Global Witness says 123 people have been killed protecting their land in Honduras since the 2009 coup.
The report comes nearly a year after award-winning environmentalist Berta Cáceres was shot dead inside her home after fighting against one of Central America’s largest hydropower projects.
The two-year investigation sheds light on what the group says is political corruption within Honduras and some of the major players.
Gladis Aurora López, the president of the country’s ruling party and vice president of Congress, is seen as “one of several top politicians and business tycoons implicated in a violent crackdown,” the report said.
The report ties López’s husband, Arnold Gustavo Castro, to the controversial hydroelectric dams, Los Encinos and La Aurora, which are being built on sacred indigenous lands. As the sole director of the companies behind the dams, Global Witness says he illegally obtained the contracts when his wife was in Congress.
Three indigenous activists who fought against Los Encinos dam were killed, “their bodies dismembered and showing signs of torture,” Global Witness said.
López and her husband denied any involvement, according to Global Witness. They did not respond to CNN en Español’s requests for comment.
Warnings against possible ‘false accusations’
Others within the government caution against making such bold accusations.
“They have to be certain about the implication of the people they are bringing accusations to,” warned Jorge Gallindo, a spokesman within the criminal investigation technical agency in Honduras. “Doing something prematurely can lead to false accusations or damage the investigation.”
Honduras, a poor nation building itself up after the 2009 coup, has six out of 10 rural households living in extreme poverty on $2.50 per day.
The region, which has seen an unequal distribution in wealth and land, is “rich in resources, but high-level corruption and a weak rule of law contributes to the current situation for community leaders being killed in record numbers,” Billy Kyte of Global Witness told CNN in an email.
He accuses the country’s elite of using “corrupt and criminal means to cash in on the country’s natural wealth, and are enlisting the support of state forces to murder and terrorize the communities who dare to stand in their way.”
“Those who speak out are being silenced in record numbers,” Kyte said. “These are ordinary people defending their lands against the illegal imposition of mining, hydrodams, agribusiness projects.”
The report criticizes the United States for “backing Honduran state forces, which are often behind the murders and attacks of activists.” The United States is Honduras’ main trading partner, according to the State Department.

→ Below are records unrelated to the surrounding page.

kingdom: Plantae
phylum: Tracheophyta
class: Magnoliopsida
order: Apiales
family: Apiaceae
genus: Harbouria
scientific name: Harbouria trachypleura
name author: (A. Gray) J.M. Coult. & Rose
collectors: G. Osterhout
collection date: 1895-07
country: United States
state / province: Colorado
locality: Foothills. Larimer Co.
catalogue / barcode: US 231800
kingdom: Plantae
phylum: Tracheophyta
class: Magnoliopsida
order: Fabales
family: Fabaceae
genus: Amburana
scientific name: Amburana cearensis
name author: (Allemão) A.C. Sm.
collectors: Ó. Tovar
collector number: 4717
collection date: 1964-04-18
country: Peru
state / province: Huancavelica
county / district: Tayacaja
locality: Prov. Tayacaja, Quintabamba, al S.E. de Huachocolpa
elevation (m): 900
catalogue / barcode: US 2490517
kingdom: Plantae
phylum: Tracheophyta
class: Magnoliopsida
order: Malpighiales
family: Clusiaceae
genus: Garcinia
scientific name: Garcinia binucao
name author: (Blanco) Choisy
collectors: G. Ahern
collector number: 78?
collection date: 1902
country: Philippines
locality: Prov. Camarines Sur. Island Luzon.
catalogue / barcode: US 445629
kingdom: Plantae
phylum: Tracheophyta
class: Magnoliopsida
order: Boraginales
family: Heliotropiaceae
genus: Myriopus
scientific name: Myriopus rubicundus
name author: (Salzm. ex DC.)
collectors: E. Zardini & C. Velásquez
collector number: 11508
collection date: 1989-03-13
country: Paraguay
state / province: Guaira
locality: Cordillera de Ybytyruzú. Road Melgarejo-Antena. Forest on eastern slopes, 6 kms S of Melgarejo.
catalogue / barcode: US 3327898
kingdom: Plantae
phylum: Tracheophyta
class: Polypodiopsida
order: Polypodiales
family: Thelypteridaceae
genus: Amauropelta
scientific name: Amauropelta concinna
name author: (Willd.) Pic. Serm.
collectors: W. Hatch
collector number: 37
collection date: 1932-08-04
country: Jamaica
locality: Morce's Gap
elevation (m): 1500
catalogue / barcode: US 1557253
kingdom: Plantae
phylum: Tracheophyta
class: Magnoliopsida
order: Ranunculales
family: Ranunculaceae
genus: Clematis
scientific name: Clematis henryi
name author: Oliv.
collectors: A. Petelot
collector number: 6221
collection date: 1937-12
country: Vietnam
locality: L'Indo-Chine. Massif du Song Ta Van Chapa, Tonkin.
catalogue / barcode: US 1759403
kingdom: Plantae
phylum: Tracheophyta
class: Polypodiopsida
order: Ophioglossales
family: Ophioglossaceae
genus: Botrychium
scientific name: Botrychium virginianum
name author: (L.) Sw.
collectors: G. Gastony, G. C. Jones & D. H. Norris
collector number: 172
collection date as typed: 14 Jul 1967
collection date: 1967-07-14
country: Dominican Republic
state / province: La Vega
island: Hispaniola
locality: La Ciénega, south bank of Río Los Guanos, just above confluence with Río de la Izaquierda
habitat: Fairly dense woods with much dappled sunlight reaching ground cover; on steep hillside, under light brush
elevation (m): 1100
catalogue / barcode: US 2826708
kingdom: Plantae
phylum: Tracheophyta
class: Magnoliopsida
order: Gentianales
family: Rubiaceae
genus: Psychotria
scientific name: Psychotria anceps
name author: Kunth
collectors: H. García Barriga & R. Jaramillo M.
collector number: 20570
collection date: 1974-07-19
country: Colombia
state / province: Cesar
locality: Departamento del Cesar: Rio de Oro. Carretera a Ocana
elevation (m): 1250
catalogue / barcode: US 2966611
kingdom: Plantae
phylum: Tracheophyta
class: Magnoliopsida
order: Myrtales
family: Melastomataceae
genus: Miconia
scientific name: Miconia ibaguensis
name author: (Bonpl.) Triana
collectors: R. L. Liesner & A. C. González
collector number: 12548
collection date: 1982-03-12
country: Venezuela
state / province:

In 2013, the two countries had a $9.8 billion trading partnership.
In response to the report, the United States asserted its commitment to addressing human rights concerns in Honduras.
“The United States is focused on supporting Honduran efforts to address impunity, strengthen civil society, and create conditions that will bring about security and broad-based economic prosperity for Hondurans,” a spokesperson for the State Department told CNN, noting the US Embassy’s recent $2.9 million pledge to Freedom House, an organization that works with the Honduran government to help protect human rights defenders.
Arrests made in death of environmentalist
The Honduran government has repeatedly said it works hard so those responsible for the crimes are brought to justice, and to ensure that the most vulnerable groups are not bothered or attacked.
In Cáceres’ case, seven people have been arrested in connection to her death, including the man who managed the Agua Zarca dam project for Desarrollos Energeticos.
“We have to denounce who designed the crime, who planned it, who paid for it, and also the people inside the company who promoted the harassment, prosecution, criminalization that lead to her being murdered,” Cáceres’ daughter, Berta Zuniga Cáceres, told CNN en Español.
The company denies involvement in the killing or any wrongdoing.
Meanwhile, Silvio Carrillo, Berta Cáceres’ nephew, is pushing for a bill in the US Congress — the “Berta Cáceres Human Rights in Honduras Act” — that would cut all security funding for Honduras until “human rights violations by Honduran security forces cease and their perpetrators are brought to justice.”
“This is not just about Berta,” Carrillo told CNN. “She may have been simply collateral damage to the US government, but to us and the millions who support us around the world, she — and the at least 123 other dead activists — are a symbol of a US policy that has clearly failed. We continue to ask that the US stop supporting this criminal syndicate that claims to be a government in Honduras.”